YOUR ASSIGNMENT >>
Turn the lines of the listing, from its start up to and including the line with "der zusätzluichen Badeplattform – Teak", into a numbered list, omitting any blank lines.

(Saved data entries)
BEGIN

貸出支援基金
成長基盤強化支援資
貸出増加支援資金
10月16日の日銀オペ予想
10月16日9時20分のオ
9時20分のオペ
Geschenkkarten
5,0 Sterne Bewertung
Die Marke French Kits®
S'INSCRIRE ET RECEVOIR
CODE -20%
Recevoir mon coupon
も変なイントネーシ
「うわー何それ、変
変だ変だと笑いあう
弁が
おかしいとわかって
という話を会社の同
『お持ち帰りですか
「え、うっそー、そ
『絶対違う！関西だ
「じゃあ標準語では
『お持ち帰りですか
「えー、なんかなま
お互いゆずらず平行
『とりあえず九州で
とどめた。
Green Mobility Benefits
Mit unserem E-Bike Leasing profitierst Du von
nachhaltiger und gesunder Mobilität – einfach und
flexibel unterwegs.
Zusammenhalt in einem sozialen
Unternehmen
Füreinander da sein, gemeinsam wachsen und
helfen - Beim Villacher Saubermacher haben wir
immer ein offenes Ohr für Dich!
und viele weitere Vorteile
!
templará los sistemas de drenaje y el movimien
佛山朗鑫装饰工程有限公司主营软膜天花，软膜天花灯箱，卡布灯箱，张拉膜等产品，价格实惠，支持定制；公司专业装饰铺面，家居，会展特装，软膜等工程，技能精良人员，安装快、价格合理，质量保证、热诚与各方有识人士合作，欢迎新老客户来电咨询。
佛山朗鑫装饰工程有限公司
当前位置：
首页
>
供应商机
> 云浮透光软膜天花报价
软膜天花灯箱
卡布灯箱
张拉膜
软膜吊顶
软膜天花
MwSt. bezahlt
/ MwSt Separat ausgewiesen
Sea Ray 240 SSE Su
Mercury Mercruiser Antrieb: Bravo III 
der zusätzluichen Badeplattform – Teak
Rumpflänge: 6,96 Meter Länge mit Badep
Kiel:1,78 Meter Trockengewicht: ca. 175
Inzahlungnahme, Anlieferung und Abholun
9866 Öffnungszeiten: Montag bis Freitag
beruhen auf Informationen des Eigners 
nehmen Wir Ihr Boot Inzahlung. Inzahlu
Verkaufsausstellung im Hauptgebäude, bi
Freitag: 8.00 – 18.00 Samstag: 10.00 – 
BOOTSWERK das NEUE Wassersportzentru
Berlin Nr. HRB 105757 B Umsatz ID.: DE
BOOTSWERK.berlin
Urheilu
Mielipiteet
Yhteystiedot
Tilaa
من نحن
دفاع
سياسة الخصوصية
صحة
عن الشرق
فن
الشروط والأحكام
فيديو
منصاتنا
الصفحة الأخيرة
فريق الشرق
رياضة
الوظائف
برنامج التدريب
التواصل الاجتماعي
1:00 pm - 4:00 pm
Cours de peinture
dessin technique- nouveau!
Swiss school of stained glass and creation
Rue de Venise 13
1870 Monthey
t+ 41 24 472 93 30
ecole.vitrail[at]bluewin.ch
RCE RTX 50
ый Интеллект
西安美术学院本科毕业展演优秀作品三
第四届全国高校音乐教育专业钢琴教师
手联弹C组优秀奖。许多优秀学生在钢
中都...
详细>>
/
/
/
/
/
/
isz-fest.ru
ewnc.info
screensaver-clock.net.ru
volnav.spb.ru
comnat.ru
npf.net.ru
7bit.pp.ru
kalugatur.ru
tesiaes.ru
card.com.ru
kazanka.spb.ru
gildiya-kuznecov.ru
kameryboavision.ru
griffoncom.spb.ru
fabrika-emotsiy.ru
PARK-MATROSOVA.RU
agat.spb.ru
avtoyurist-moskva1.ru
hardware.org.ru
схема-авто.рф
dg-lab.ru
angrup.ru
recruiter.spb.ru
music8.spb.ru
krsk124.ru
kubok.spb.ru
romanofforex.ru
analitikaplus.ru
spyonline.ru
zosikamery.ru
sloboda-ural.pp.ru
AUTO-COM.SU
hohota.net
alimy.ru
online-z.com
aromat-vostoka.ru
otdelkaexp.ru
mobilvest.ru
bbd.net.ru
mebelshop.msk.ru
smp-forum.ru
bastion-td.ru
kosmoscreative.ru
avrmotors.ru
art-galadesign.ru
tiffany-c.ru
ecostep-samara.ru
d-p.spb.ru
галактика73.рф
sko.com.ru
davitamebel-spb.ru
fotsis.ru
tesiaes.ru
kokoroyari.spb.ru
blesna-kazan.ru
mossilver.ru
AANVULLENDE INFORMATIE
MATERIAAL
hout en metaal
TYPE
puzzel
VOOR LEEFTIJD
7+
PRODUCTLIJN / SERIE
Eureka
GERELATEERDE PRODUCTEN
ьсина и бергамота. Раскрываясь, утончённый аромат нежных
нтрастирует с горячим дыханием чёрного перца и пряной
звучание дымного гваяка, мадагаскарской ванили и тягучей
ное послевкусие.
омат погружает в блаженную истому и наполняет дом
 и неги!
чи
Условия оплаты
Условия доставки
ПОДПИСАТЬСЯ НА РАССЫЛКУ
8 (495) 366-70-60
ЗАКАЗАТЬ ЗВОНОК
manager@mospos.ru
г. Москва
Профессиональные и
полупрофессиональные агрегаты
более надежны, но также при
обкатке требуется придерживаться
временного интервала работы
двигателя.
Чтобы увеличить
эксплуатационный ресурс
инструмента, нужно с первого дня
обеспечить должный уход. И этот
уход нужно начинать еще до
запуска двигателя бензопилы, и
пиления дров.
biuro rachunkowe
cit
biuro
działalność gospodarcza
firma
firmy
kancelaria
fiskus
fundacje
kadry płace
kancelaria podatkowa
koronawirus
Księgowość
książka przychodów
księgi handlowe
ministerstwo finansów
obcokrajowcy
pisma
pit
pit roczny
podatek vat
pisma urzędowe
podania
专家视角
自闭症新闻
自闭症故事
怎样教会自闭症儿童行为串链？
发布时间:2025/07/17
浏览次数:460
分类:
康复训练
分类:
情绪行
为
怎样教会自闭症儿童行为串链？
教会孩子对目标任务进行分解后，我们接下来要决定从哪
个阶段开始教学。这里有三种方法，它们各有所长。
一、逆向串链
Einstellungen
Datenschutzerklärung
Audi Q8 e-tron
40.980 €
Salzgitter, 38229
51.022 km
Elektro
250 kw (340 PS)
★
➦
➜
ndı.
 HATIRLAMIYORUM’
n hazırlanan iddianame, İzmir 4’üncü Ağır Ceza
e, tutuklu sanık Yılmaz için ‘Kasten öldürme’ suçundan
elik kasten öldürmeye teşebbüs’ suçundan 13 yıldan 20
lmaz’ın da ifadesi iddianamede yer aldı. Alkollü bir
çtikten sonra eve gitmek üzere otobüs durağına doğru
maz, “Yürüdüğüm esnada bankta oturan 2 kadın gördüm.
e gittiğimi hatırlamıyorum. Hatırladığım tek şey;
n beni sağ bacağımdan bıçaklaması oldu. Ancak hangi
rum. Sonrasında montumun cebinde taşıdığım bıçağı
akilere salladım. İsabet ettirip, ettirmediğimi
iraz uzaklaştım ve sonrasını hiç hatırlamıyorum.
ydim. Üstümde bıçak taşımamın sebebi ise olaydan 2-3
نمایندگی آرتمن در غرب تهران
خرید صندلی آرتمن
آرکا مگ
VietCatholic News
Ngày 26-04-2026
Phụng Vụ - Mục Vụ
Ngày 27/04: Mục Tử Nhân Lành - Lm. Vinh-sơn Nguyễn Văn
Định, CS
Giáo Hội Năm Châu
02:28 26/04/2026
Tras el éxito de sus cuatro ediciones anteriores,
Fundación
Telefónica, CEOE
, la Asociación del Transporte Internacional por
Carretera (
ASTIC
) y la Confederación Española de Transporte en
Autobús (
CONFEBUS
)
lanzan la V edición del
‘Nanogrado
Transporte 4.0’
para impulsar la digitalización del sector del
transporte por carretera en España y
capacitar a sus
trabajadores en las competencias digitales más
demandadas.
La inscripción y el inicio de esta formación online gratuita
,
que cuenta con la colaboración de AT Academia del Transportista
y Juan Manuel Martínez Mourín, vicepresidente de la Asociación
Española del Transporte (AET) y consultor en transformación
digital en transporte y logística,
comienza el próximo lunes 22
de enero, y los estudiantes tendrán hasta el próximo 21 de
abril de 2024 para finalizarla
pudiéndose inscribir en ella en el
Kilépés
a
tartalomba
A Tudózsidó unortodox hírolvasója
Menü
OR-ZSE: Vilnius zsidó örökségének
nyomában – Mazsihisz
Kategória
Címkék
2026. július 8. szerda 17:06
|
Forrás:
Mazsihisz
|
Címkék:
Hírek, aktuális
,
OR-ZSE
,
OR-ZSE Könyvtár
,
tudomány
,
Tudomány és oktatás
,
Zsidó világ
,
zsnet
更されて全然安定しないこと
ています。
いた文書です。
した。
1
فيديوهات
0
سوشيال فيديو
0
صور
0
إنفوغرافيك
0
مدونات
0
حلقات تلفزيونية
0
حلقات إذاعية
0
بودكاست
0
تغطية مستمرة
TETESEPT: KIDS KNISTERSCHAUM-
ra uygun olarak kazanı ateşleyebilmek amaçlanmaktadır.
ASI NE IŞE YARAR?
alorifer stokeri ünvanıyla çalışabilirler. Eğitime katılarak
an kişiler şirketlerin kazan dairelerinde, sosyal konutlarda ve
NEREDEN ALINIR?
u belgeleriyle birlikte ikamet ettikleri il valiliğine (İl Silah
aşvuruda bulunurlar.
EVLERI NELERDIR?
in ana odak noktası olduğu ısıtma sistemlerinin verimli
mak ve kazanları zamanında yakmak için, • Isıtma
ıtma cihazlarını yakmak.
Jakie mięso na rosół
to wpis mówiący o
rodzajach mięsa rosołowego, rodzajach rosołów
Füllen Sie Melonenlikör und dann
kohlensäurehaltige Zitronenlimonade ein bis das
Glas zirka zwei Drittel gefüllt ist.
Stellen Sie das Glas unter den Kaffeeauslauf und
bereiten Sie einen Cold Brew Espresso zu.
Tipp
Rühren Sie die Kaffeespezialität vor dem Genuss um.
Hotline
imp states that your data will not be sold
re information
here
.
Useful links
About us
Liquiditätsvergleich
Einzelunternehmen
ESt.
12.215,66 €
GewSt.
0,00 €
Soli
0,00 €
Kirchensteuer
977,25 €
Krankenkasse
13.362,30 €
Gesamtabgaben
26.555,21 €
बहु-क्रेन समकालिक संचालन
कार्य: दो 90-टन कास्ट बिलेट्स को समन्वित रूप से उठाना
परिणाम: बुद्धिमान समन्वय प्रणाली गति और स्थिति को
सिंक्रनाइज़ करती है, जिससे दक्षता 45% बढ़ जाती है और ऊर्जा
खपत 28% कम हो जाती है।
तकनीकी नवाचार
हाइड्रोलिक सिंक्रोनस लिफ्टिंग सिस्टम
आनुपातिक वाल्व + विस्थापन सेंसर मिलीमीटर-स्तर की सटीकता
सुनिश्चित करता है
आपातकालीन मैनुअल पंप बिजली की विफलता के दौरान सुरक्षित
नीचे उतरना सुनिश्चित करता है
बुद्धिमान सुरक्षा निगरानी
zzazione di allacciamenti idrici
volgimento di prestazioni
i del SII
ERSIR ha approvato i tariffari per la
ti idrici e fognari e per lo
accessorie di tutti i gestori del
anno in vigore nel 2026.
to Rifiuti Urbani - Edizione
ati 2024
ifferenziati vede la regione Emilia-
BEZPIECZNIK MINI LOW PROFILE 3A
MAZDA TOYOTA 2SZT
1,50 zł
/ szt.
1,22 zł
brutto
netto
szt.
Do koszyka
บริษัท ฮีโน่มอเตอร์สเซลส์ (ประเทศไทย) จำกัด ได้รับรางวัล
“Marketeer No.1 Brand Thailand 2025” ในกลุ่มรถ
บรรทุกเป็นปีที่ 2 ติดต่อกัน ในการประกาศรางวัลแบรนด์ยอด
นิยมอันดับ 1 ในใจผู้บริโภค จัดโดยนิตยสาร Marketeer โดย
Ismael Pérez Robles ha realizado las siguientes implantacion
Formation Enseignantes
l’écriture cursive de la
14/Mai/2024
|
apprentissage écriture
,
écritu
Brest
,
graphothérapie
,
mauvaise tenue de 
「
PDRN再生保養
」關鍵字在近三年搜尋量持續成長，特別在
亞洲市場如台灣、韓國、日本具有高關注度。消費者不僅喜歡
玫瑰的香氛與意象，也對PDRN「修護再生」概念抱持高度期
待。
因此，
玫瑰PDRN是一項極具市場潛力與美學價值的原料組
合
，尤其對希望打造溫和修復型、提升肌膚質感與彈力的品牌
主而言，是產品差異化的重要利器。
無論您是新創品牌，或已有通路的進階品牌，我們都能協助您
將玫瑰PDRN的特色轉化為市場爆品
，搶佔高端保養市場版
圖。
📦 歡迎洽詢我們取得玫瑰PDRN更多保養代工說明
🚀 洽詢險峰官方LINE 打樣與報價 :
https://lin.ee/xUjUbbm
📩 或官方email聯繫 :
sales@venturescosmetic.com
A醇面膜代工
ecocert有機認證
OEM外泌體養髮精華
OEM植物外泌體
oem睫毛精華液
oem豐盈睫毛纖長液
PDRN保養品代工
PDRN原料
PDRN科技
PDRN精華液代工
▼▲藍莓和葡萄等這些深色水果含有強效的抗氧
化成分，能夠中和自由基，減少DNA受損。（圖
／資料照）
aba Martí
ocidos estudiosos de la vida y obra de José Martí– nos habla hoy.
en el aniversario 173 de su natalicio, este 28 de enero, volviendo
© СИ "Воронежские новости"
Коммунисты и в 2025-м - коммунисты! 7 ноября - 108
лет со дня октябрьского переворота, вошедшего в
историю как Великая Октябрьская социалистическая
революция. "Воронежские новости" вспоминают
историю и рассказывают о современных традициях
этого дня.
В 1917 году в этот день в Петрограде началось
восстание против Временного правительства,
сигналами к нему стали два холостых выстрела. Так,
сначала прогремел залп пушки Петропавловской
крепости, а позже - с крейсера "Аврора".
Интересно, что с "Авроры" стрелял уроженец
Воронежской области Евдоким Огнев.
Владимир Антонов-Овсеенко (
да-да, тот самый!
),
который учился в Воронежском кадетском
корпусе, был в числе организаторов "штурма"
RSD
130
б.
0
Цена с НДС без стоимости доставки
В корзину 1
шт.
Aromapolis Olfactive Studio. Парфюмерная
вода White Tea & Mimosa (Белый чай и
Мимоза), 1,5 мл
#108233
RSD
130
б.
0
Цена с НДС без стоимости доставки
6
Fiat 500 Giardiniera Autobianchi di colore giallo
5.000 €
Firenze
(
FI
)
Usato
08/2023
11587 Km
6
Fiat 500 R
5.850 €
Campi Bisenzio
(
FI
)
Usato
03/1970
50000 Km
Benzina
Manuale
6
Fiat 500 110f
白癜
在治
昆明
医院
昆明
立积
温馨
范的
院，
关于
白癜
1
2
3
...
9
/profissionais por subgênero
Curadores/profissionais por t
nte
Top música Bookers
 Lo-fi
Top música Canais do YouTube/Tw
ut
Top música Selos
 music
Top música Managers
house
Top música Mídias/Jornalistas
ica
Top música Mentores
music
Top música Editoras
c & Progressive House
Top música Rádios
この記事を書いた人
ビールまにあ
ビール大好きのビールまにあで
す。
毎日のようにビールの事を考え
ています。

END

WRITTEN REPLY >>
1. 貸出支援基金
2. 成長基盤強化支援資
3. 貸出増加支援資金
4. 10月16日の日銀オペ予想
5. 10月16日9時20分のオ
6. 9時20分のオペ
7. Geschenkkarten
8. 5,0 Sterne Bewertung
9. Die Marke French Kits®
10. S'INSCRIRE ET RECEVOIR
11. CODE -20%
12. Recevoir mon coupon
13. も変なイントネーシ
14. 「うわー何それ、変
15. 変だ変だと笑いあう
16. 弁が
17. おかしいとわかって
18. という話を会社の同
19. 『お持ち帰りですか
20. 「え、うっそー、そ
21. 『絶対違う！関西だ
22. 「じゃあ標準語では
23. 『お持ち帰りですか
24. 「えー、なんかなま
25. お互いゆずらず平行
26. 『とりあえず九州で
27. とどめた。
28. Green Mobility Benefits
29. Mit unserem E-Bike Leasing profitierst Du von
30. nachhaltiger und gesunder Mobilität – einfach und
31. flexibel unterwegs.
32. Zusammenhalt in einem sozialen
33. Unternehmen
34. Füreinander da sein, gemeinsam wachsen und
35. helfen - Beim Villacher Saubermacher haben wir
36. immer ein offenes Ohr für Dich!
37. und viele weitere Vorteile
38. !
39. templará los sistemas de drenaje y el movimien
40. 佛山朗鑫装饰工程有限公司主营软膜天花，软膜天花灯箱，卡布灯箱，张拉膜等产品，价格实惠，支持定制；公司专业装饰铺面，家居，会展特装，软膜等工程，技能精良人员，安装快、价格合理，质量保证、热诚与各方有识人士合作，欢迎新老客户来电咨询。
41. 佛山朗鑫装饰工程有限公司
42. 当前位置：
43. 首页
44. >
45. 供应商机
46. > 云浮透光软膜天花报价
47. 软膜天花灯箱
48. 卡布灯箱
49. 张拉膜
50. 软膜吊顶
51. 软膜天花
52. MwSt. bezahlt
53. / MwSt Separat ausgewiesen
54. Sea Ray 240 SSE Su
55. Mercury Mercruiser Antrieb: Bravo III 
56. der zusätzluichen Badeplattform – Teak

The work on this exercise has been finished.